Juj hasn’t been to a doctor in 20 years. She doesn’t have a doctor. Hasn’t been sick in 20 years. Hasn’t taken a medication in 20 years. Juj is also one of those people who doesn’t vomit. Nausea vomit? Nope. Sympathy vomit? No. Kid puke vomit? uh huh. I’ve been a rock musician, a whiskey drinker, and a serial traveller. I’ve stuck my face in our toilet bowl enough for ten men. But in our time together I can count the number of times Juj’s been sick on one hand. So I’m sitting here listening to cicadas and wondering if now, if after all these years, I’m going to need more hands.

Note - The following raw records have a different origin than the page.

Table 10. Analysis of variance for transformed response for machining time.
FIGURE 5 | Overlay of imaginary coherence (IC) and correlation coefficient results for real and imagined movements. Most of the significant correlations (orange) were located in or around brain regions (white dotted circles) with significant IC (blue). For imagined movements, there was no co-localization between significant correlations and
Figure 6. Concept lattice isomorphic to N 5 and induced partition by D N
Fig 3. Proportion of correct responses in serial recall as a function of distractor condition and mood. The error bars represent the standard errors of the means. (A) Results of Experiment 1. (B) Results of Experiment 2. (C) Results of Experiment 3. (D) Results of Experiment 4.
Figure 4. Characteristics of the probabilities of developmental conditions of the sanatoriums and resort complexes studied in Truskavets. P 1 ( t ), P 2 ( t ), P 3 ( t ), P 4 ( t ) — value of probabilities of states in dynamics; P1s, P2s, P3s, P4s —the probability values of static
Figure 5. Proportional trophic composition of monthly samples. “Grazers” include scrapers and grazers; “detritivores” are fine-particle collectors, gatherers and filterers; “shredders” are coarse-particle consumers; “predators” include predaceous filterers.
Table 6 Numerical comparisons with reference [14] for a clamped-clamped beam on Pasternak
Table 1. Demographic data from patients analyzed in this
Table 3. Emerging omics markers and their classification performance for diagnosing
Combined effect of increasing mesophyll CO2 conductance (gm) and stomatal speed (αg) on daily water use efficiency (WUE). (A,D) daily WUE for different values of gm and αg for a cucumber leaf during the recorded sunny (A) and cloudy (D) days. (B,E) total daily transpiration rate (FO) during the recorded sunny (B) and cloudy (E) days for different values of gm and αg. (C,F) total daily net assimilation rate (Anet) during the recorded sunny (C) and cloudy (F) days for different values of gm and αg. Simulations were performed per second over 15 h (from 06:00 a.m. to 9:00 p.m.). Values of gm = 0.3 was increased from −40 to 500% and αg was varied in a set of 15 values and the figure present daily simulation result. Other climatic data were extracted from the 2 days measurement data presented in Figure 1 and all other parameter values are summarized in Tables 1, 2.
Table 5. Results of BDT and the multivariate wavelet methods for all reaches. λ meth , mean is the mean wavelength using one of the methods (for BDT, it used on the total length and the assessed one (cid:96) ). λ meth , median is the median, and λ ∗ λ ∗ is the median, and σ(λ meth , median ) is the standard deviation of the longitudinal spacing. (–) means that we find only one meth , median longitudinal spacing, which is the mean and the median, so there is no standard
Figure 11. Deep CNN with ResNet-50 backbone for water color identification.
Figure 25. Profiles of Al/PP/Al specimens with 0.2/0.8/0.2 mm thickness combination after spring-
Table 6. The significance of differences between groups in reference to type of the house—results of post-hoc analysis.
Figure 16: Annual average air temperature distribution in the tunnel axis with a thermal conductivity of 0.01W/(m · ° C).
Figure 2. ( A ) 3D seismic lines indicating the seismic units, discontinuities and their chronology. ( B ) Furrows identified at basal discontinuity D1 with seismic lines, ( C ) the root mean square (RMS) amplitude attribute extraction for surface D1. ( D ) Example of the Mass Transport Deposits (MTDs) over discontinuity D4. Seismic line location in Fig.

So in the next few days we’ll go to that walk-in clinic. A doctor will touch my wife’s breasts while a female nurse and I monitor him. He’ll leave the room while she puts her shirt back on. He’ll come back in, look Juj in these blue eyes and tell her he’s concerned. Code for “I’m scared too.” We’ll have a sonogram. A mammogram. And in the front seat of her white car we’ll read through tears: malignant. We will send out a few dozen text messages. I always text or email, because I can’t say it out loud. This is the first time I’ve uttered out loud these words: my lady has cancer. 

Today’s thing is the four and a half centimeter tumor in her right breast, and the one in her lymph node. And this episode is “All of God’s money.”